### Goal of the exercise
Please report how many lines in the data below contain "como". Nothing besides the number should be written.

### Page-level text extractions
--- START ---
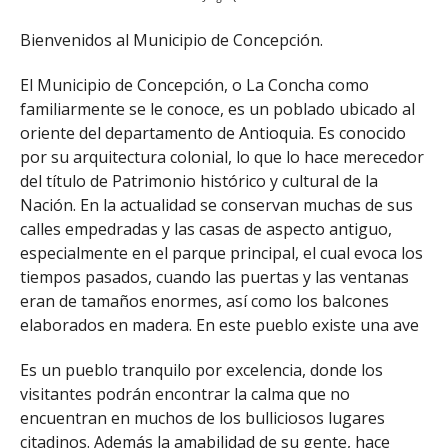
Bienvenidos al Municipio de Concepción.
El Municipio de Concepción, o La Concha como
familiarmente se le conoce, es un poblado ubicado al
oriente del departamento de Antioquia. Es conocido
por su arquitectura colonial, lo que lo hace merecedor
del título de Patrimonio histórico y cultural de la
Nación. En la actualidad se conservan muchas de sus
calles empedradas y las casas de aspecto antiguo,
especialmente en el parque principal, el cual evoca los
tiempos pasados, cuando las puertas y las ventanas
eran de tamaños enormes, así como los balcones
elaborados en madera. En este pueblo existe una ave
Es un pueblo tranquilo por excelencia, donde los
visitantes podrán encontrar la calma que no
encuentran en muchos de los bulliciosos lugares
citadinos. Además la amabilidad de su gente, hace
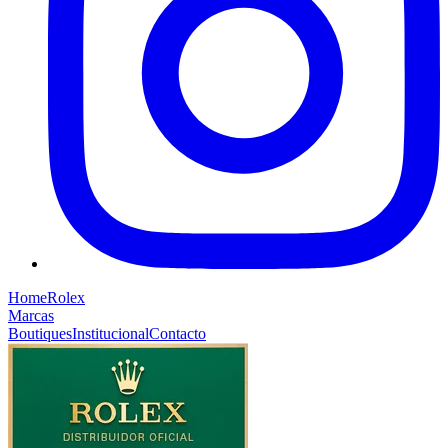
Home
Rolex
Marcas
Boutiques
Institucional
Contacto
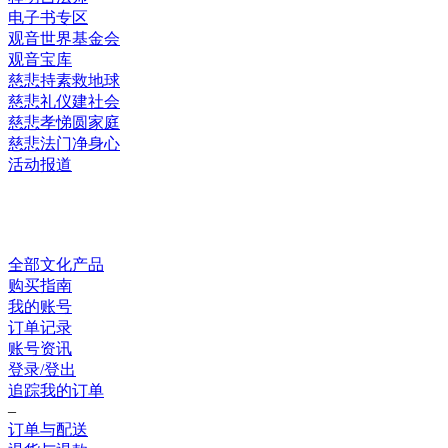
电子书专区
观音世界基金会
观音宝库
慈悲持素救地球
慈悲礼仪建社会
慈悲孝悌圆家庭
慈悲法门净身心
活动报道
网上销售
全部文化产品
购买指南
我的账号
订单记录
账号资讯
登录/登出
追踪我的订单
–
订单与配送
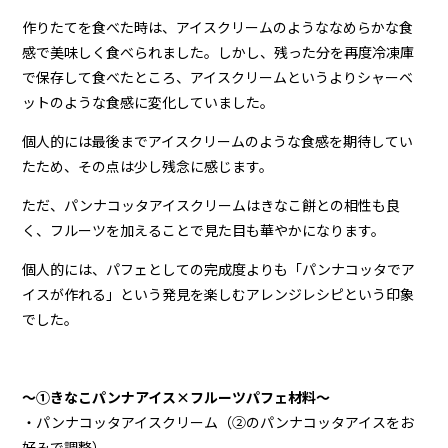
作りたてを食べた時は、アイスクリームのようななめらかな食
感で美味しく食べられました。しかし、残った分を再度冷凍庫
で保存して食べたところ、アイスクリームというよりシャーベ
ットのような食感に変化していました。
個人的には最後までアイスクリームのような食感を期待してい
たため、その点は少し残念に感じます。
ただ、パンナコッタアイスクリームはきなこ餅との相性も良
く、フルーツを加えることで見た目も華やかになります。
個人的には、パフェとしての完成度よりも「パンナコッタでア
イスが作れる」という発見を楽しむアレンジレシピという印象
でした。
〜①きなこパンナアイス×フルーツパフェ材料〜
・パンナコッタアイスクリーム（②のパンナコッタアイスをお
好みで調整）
--- END ---
### Task solution
2